Se apro una bottiglia di vino, la devo finire...

Forse sono sempre stato troppo goloso con i miei vizi. Ho sempre voluto assaporare la vita fino all'ultima goccia. Valter, un mio compagno di corso in Università, mi enunciava sempre un brano di Eduardo de Filippo in napoletano, perfetto per l'occasione. L'ho salvato su una nota vocale whatsapp per riascoltarlo in occasioni perfette come questa.





Dint' a butteglia
n'atu rito 'e vino
è rimasto...
Embè
che fa
m' 'o guardo?
M' 'o tengo mente
e dico:
"Me l'astipo
e dimane m' 'o bevo?"
Dimane nun esiste.
E 'o juorno primma,
siccome se n 'è gghiuto,
manco esiste.
Esiste sulamente
stu mumento
'e chistu rito 'e vino int' 'a butteglia.
E che ffaccio,
m' 'o perdo?
Che ne parlammo a ffà!
Si m' 'o perdesse
manc' 'a butteglia me perdunarria.
E allora bevo...
E chistu surz' 'e vino
vence 'a partita cu l'eternità!


Salute!

Giù un altro bicchiere.

Ho mandato una mail al resto degli atenei di Milano.

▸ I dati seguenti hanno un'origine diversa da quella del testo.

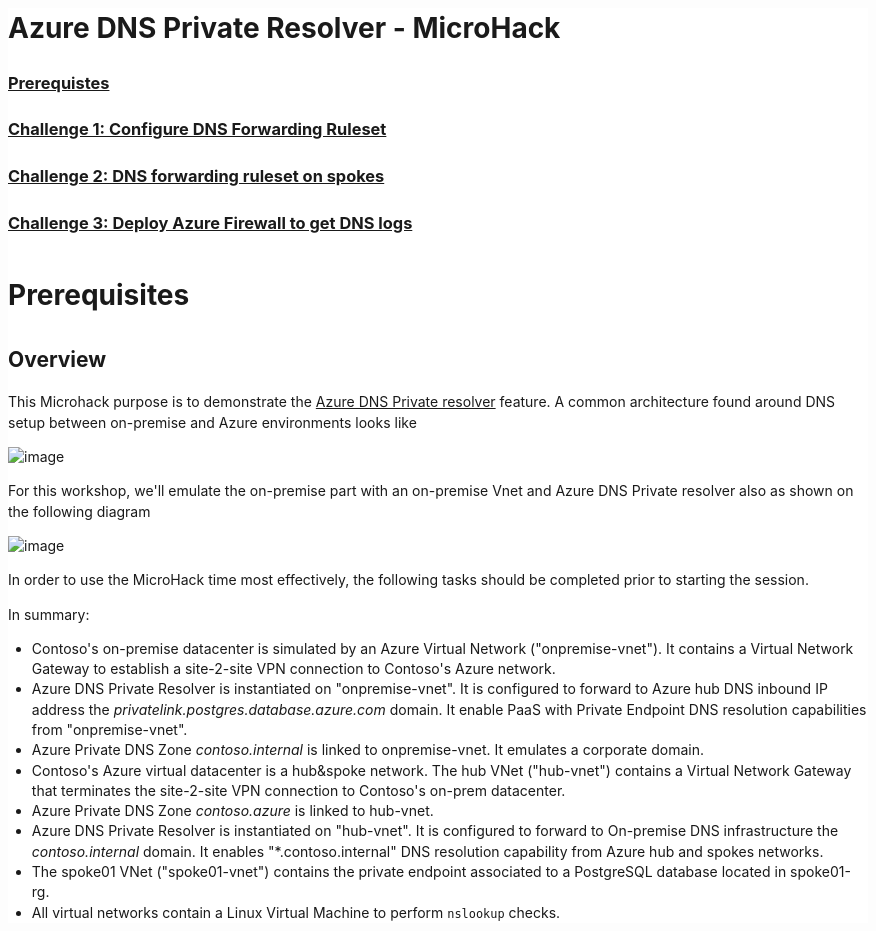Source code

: # Azure DNS Private Resolver - MicroHack

### [Prerequistes](#prerequisites)

### [Challenge 1: Configure DNS Forwarding Ruleset](#challenge-1-configure-dns-forwarding-ruleset-1)

### [Challenge 2: DNS forwarding ruleset on spokes](#challenge-2-dns-forwarding-ruleset-on-spokes-1)

### [Challenge 3: Deploy Azure Firewall to get DNS logs](#challenge-3-deploy-azure-firewall-to-get-dns-logs-1)

# Prerequisites

## Overview

This Microhack purpose is to demonstrate the [Azure DNS Private resolver](https://docs.microsoft.com/en-gb/azure/dns/dns-private-resolver-overview) feature. A common architecture found around DNS setup between on-premise and Azure environments looks like

![image](images/architecture.png)

For this workshop, we'll emulate the on-premise part with an on-premise Vnet and Azure DNS Private resolver also as shown on the following diagram

![image](images/architecture-microhack.png)

In order to use the MicroHack time most effectively, the following tasks should be completed prior to starting the session.

In summary:
- Contoso's on-premise datacenter is simulated by an Azure Virtual Network ("onpremise-vnet"). It contains a Virtual Network Gateway to establish a site-2-site VPN connection to Contoso's Azure network.
- Azure DNS Private Resolver is instantiated on "onpremise-vnet". It is configured to forward to Azure hub DNS inbound IP address the *privatelink.postgres.database.azure.com* domain. It enable PaaS with Private Endpoint DNS resolution capabilities from "onpremise-vnet".
- Azure Private DNS Zone *contoso.internal* is linked to onpremise-vnet. It emulates a corporate domain.
- Contoso's Azure virtual datacenter is a hub&spoke network. The hub VNet ("hub-vnet") contains a Virtual Network Gateway that terminates the site-2-site VPN connection to Contoso's on-prem datacenter. 
- Azure Private DNS Zone *contoso.azure* is linked to hub-vnet.
- Azure DNS Private Resolver is instantiated on "hub-vnet". It is configured to forward to On-premise DNS infrastructure the *contoso.internal* domain. It enables "*.contoso.internal" DNS resolution capability from Azure hub and spokes networks. 
- The spoke01 VNet ("spoke01-vnet") contains the private endpoint associated to a PostgreSQL database located in spoke01-rg.
- All virtual networks contain a Linux Virtual Machine to perform `nslookup` checks.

Dalla Cattolica al Politecnico. Naturalmente ho scritto anche al Conservatorio Verdi. Sicuramente sapranno chi sia Richard. Magari i suoi figli, cioè i miei fratellastri, hanno voluto seguire le orme del padre e si sono fatti musicisti. Qualcuno suona l’oboe. Qualcun altro il violoncello. Qualcuno magari ha voluto strafare e fare il Direttore d’orchestra. Ma quanti figli hai Richard? Sicuramente uno in più di quello che ti aspetteresti. A meno che tu non abbia avuto altre scappatelle in giro. Girando per tournée, conoscendo damigelle, cantanti, musiciste.

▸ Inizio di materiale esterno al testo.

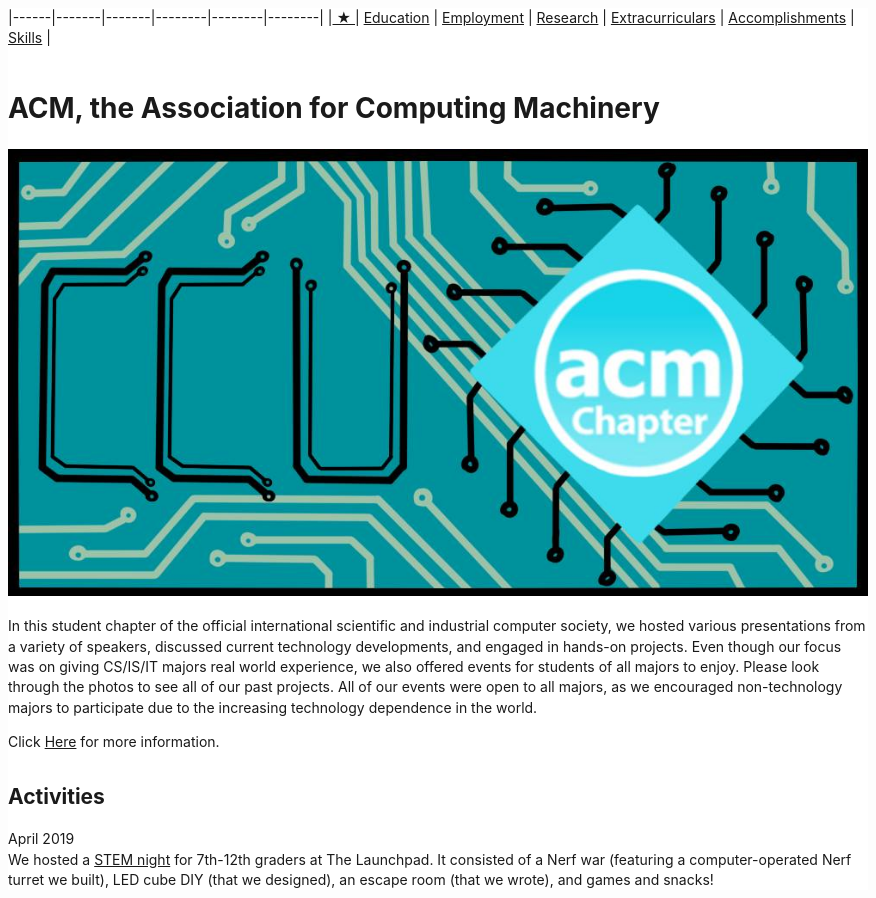 |------|-------|-------|--------|--------|--------|
|[ ★ ](index.md) | [Education](education.md) | [Employment](employment.md) | [Research](publications.md) | [Extracurriculars](activities.md) | [Accomplishments](accomplishments.md) | [Skills](skills.md) |

# ACM, the Association for Computing Machinery
 <div style="text-align:center"><img src="pictures/logo.jpg" alt="ACM" height="450"/></div>



 In this student chapter of the official international scientific and industrial computer society, we hosted various presentations from a variety of speakers, discussed current technology developments, and engaged in hands-on projects. Even though our focus was on giving CS/IS/IT majors real world experience, we also offered events for students of all majors to enjoy. Please look through the photos to see all of our past projects. All of our events were open to all majors, as we encouraged non-technology majors to participate due to the increasing technology dependence in the world.

Click [Here](https://coastal.campuslabs.com/engage/organization/ccuacmstudchapt) for more information.

## Activities

April 2019  
We hosted a [STEM night](https://www.facebook.com/pg/theekklesialaunchpad/photos/?tab=album&album_id=320828341916389) for 7th-12th graders at The Launchpad. It consisted of a Nerf war (featuring a computer-operated Nerf turret we built), LED cube DIY (that we designed), an escape room (that we wrote), and games and snacks! 
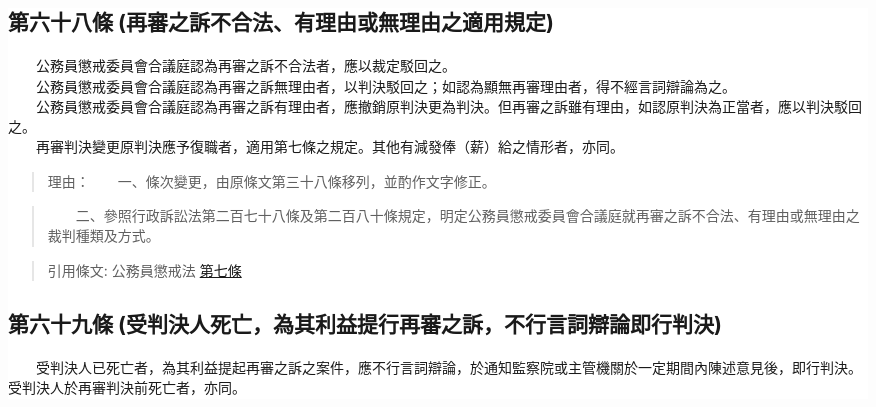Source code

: 第六十八條 (再審之訴不合法、有理由或無理由之適用規定)
-----------------------------------------------------
　　公務員懲戒委員會合議庭認為再審之訴不合法者，應以裁定駁回之。  
　　公務員懲戒委員會合議庭認為再審之訴無理由者，以判決駁回之；如認為顯無再審理由者，得不經言詞辯論為之。  
　　公務員懲戒委員會合議庭認為再審之訴有理由者，應撤銷原判決更為判決。但再審之訴雖有理由，如認原判決為正當者，應以判決駁回之。  
　　再審判決變更原判決應予復職者，適用第七條之規定。其他有減發俸（薪）給之情形者，亦同。  
> 理由：　　一、條次變更，由原條文第三十八條移列，並酌作文字修正。

> 　　二、參照行政訴訟法第二百七十八條及第二百八十條規定，明定公務員懲戒委員會合議庭就再審之訴不合法、有理由或無理由之裁判種類及方式。

> 引用條文: 公務員懲戒法 [第七條](../../考試/考核獎懲/公務員懲戒法.md#第七條-復職及補給薪俸)



第六十九條 (受判決人死亡，為其利益提行再審之訴，不行言詞辯論即行判決)
---------------------------------------------------------------------
　　受判決人已死亡者，為其利益提起再審之訴之案件，應不行言詞辯論，於通知監察院或主管機關於一定期間內陳述意見後，即行判決。受判決人於再審判決前死亡者，亦同。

Ecco ora ho bevuto anche l'ultimo goccio di vino.

Sono arrivato al fondo della bottiglia ingurgitando anche quell'inquietudine. La sensazione di avviarmi verso una strada sconosciuta. L'obiettivo è ben chiaro in testa, ma quali altri pericoli devo attraversare?

Una cellula della tua prole, Richard, è nata segretamente. Ed è totalmente fuori contesto. Una nota stonata sul tuo spartito. Spiacente, non suono nessuno strumento. Avrei forse potuto suonare il sassofono. Quello sì che mi piace. Quel suono ti entra nelle budella e ti smuove tutta l’energia sessuale assopita. Oppure ti risucchia tutte le emozioni intrappolate nel Tartaro del tuo subconscio.

Mi gira la testa.

Ecco la mia rotta. Scendere nel mio Tartaro. Affrontare i miei demoni faccia a faccia. La mia pazienza sarà testata duramente, ma sarà sul campo di battaglia che potrò vedere davvero di che pasta sono fatto.

Mi torna alla mente, tra i fumi dell'alcool una scena di un film, in cui i pirati si raccolgono per fronteggiare una flotta troppo grande, ma sono pronti a dare la propria vita per la loro libertà.

Il coraggio non può esistere senza la paura.